The seeming ageless Portugese ageless master Manoel de Oliveira turns 101 this December, and after nearly 50 pictures, from silents and early talkies right up until our present digital age, shows no sign thus far of slowing or bowing in the least. His is a lurid and lonely cinema, as anyone who’s seem his 1987 gem Mon Cas can attest to. 2003’s A Talking Picture is by turns hysterical and mildly frustrating, bewildering and smirk inducing. One cannot in all honesty recommend it without erecting a rather unsteady criteria, especially when considering some of his other rather minimalist triumphs. De Oliveira’s cinema is unabashedly hyper-focused on verbatim historical facts, and the unfiltered, relentless insertion of such information into what would be otherwise plain and intellectually common conversations. It remains difficult to find any of his earlier magic touches herein; watching A Talking Picture is like being moored on an hour long international tour of the manmade wonders of the ancient world, represented mostly in static, half-hour, multi-lingual conversations from aging pillars of European art cinema and their mascot, the unintentionally hysterical John Malkovich.

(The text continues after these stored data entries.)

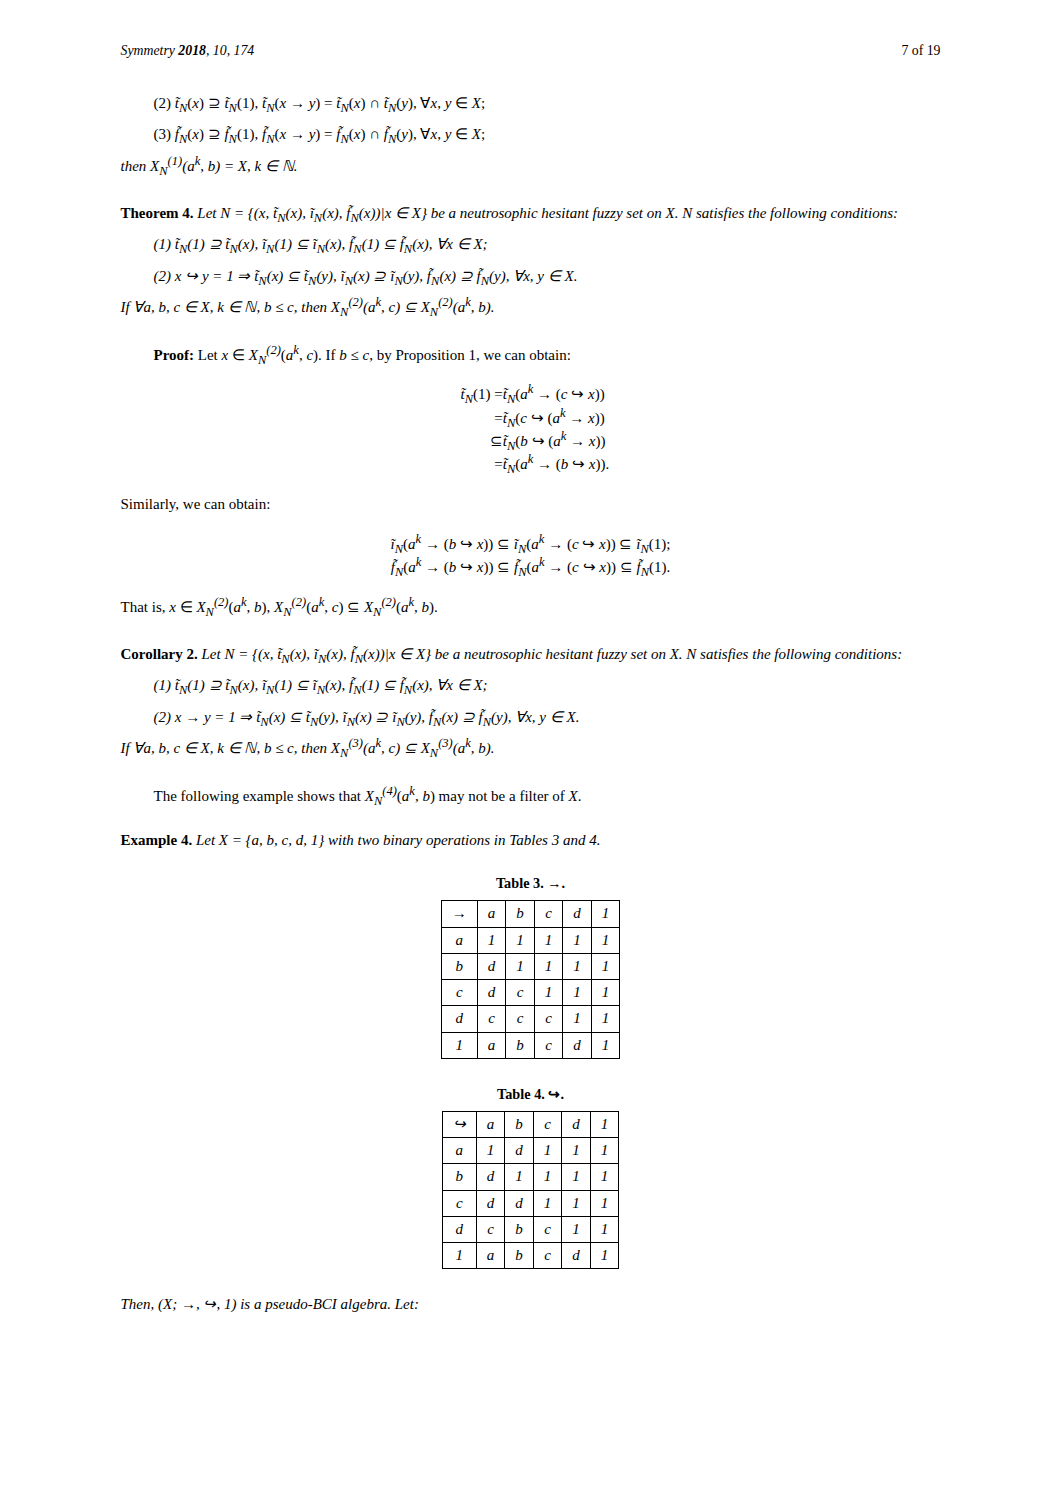Symmetry 2018, 10, 174 7 of 19
(2) t̃N(x) ⊇ t̃N(1), t̃N(x → y) = t̃N(x) ∩ t̃N(y), ∀x, y ∈ X;
(3) f̃N(x) ⊇ f̃N(1), f̃N(x → y) = f̃N(x) ∩ f̃N(y), ∀x, y ∈ X;
then XN(1)(ak, b) = X, k ∈ ℕ.
Theorem 4. Let N = {(x, t̃N(x), ĩN(x), f̃N(x))|x ∈ X} be a neutrosophic hesitant fuzzy set on X. N satisfies the following conditions:
(1) t̃N(1) ⊇ t̃N(x), ĩN(1) ⊆ ĩN(x), f̃N(1) ⊆ f̃N(x), ∀x ∈ X;
(2) x ↪ y = 1 ⇒ t̃N(x) ⊆ t̃N(y), ĩN(x) ⊇ ĩN(y), f̃N(x) ⊇ f̃N(y), ∀x, y ∈ X.
If ∀a, b, c ∈ X, k ∈ ℕ, b ≤ c, then XN(2)(ak, c) ⊆ XN(2)(ak, b).
Proof: Let x ∈ XN(2)(ak, c). If b ≤ c, by Proposition 1, we can obtain:
t̃N(1) =t̃N(ak → (c ↪ x)) =t̃N(c ↪ (ak → x)) ⊆t̃N(b ↪ (ak → x)) =t̃N(ak → (b ↪ x)).
Similarly, we can obtain:
ĩN(ak → (b ↪ x)) ⊆ ĩN(ak → (c ↪ x)) ⊆ ĩN(1); f̃N(ak → (b ↪ x)) ⊆ f̃N(ak → (c ↪ x)) ⊆ f̃N(1).
That is, x ∈ XN(2)(ak, b), XN(2)(ak, c) ⊆ XN(2)(ak, b).
Corollary 2. Let N = {(x, t̃N(x), ĩN(x), f̃N(x))|x ∈ X} be a neutrosophic hesitant fuzzy set on X. N satisfies the following conditions:
(1) t̃N(1) ⊇ t̃N(x), ĩN(1) ⊆ ĩN(x), f̃N(1) ⊆ f̃N(x), ∀x ∈ X;
(2) x → y = 1 ⇒ t̃N(x) ⊆ t̃N(y), ĩN(x) ⊇ ĩN(y), f̃N(x) ⊇ f̃N(y), ∀x, y ∈ X.
If ∀a, b, c ∈ X, k ∈ ℕ, b ≤ c, then XN(3)(ak, c) ⊆ XN(3)(ak, b).
The following example shows that XN(4)(ak, b) may not be a filter of X.
Example 4. Let X = {a, b, c, d, 1} with two binary operations in Tables 3 and 4.
Table 3. →.
| → | a | b | c | d | 1 |
| a | 1 | 1 | 1 | 1 | 1 |
| b | d | 1 | 1 | 1 | 1 |
| c | d | c | 1 | 1 | 1 |
| d | c | c | c | 1 | 1 |
| 1 | a | b | c | d | 1 |
Table 4. ↪.
| ↪ | a | b | c | d | 1 |
| a | 1 | d | 1 | 1 | 1 |
| b | d | 1 | 1 | 1 | 1 |
| c | d | d | 1 | 1 | 1 |
| d | c | b | c | 1 | 1 |
| 1 | a | b | c | d | 1 |
Then, (X; →, ↪, 1) is a pseudo-BCI algebra. Let:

The absurdity of this last mentioned film's abrupt, obtuse conclusion leaves one disquieted, but perhaps not quite as much as the finale of John Ford’s final picture, the rambunctious female missionaries in Asia adventure 7 Women. Plodding and occasionally beautiful, with a terrific, star making performance from Anne Bancroft, it recalls the great American master’s westerns in style and theme, recapitulating the dichotomies that inform his great pictures (Society versus Savagery, Spirit of the Law versus The Letter of the Law, the essential flimsiness of Manifest Destiny as a concept). Yet Ford seems lost here, as he was in such late career follies such as his last outing with Wayne, Donovan’s Reef, and his Civil Rights era black soldier faces discrimination pic Sgt. Rutledge. After a certain point in his career, he just wasn't making very interesting non-Western anymore. One often think of him solely in the context of the Westerns, but when you throw films as varied as The Informer, Young Mr. Lincoln, How Green was My Valley and The Grapes of Wrath, it becomes clear what range Ford showed over his 120 plus pictures. Yet as the 50s and 60s wore on, the further he got from Monument Valley and its familiar trapping and quarrels, the worse he films tended to be, with a few exceptions. 7 Women feels curiously detached from its South Asian setting and contains the simplified racial characterizations that marred Ford’s earliest Indian villains (they get more nuanced and ultimately ironic representations in his best Westerns, Fort Apache, The Man Who Shot Liberty Valance and The Searchers). Yet the closest he ever got to truly penetrating and working through the essential darkness of his protagonists was John Wayne’s virtuoso portrayal in The Searchers; he doesn’t take the leap with Bancroft’s rambunctious doctor, allowing her redemptive vengeance and a heroic death on top of her already mighty sacrifice for the other six women of the title.